Infrastruktur Prabowo

SAYA juga marah. Pada diri sendiri –sejak sebelum perusuh Disway memarahi saya, Senin lalu. Saya juga menyesal: mengapa memaksakan diri menulis soal penembakan capres Donald Trump. Yang isinya tidak ada yang baru. Tidak ada mutunya. Parah.

''Sama selali tidak layak Disway''. Tidak ada yang menarik. Seperti hanya mengutip berita yang sudah tersiar luas. Tidak mau berjerih payah mencari sesuatu yang berbeda. Lebih dari parah.

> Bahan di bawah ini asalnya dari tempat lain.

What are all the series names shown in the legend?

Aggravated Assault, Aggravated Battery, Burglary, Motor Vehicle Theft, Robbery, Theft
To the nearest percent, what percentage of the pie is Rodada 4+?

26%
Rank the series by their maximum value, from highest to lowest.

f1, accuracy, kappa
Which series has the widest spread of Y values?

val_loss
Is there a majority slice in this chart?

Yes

"Kalau memang sangat sibuk, mengapa tidak menulis yang lain saja. Mengapa harus seolah wajib menulis sesuatu yang besar yang baru saja terjadi."

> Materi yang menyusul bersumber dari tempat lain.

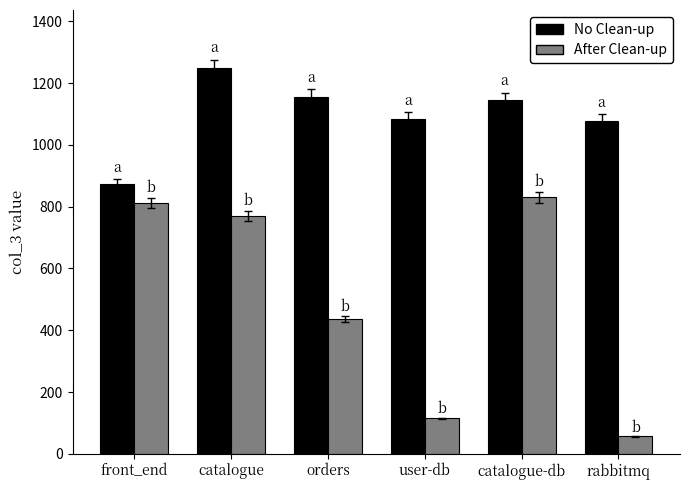

What is the difference between the second highest and minimum values in the No Clean-up series?

284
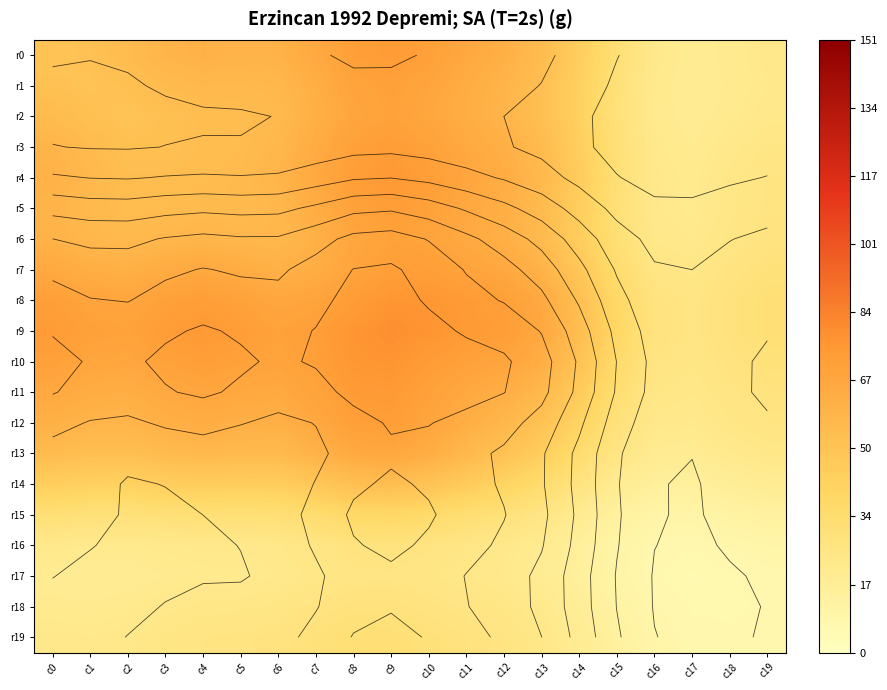

Rank the series at c9 from highest to lowest value.

r9, r10, r8, r4, r11, r0, r3, r5, r12, r7, r1, r6, r2, r13, r14, r15, r19, r18, r16, r17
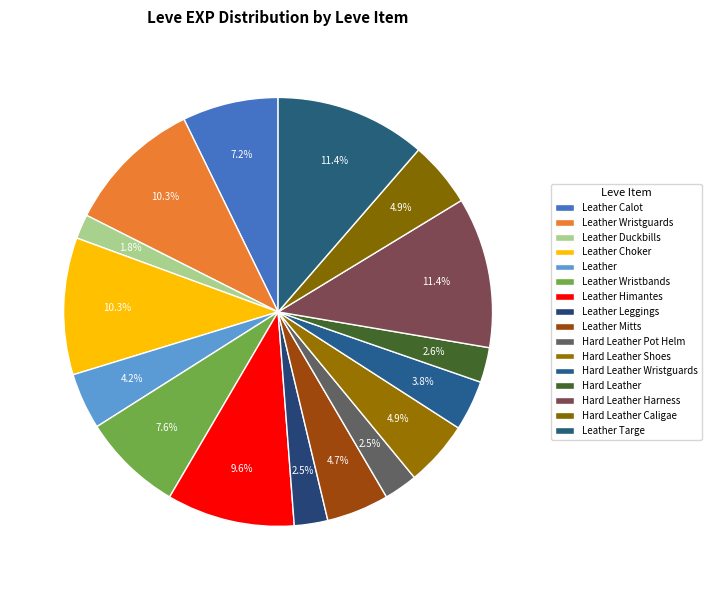

To the nearest percent, what portion does Hard Leather Pot Helm represent?

3%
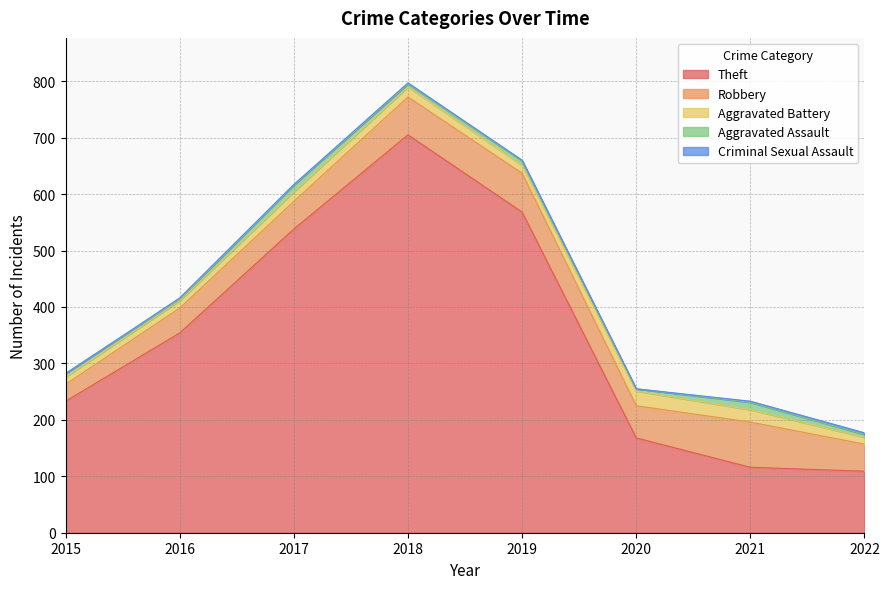

Which series changed the most between 2016 and 2018?

Theft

"Mengapa tidak menulis puisi saja. Puisi penembakan Trump."

"Mengapa tidak menulis yang lain saja, misalnya mengapa pipi tidak lagi tembem."

"Mengapa tidak mengomentari saja pidato Prabowo yang seolah berseberangan dengan Presiden Jokowi soal infrastruktur?”

Saya sendiri menambahkan kemarahan itu: "mengapa tidak menulis soal kemajuan di dua lembaga pendidikan Islam itu. Di Sidoarjo dan Krian itu. Yang saya kunjungi berturut di hari penembakan Trump".

Padahal pesantren Al Amanah di Krian dan pesantren bilingual Raudlatul Jannah di Sidoarjo istimewa sekali.

Huh!

Mengapa menyesal itu pasti kemudian?

Misalnya soal Prabowo yang pidato infrastruktur itu. Sebenarnya mudah sekali menulisnya. Mungkin 20 menit selesai. Yakni bahwa ternyata, itu, pidato itu, diucapkan di depan tentara muda. Prabowo bicara soal pentingnya keamanan. ''Untuk apa membangun infrastruktur hebat-hebatan, jalan tol, bandara, kalau negara tidak aman."

Konteks ternyata bisa membuat kesan berbeda. Bahkan bisa memberi kesan sebaliknya. Bukankah menulis soal itu lebih menarik? Bagaimana media bisa membalik kesimpulan sebuah peristiwa yang sama? Bagaimana bisa menghasilkan kesan membangun infrastruktur itu salah? Dan itulah yang kemudian menjadi kesan umum: seolah Prabowo menyalahkan Jokowi.

Mungkin soal itu jauh lebih menarik daripada penembakan Trump.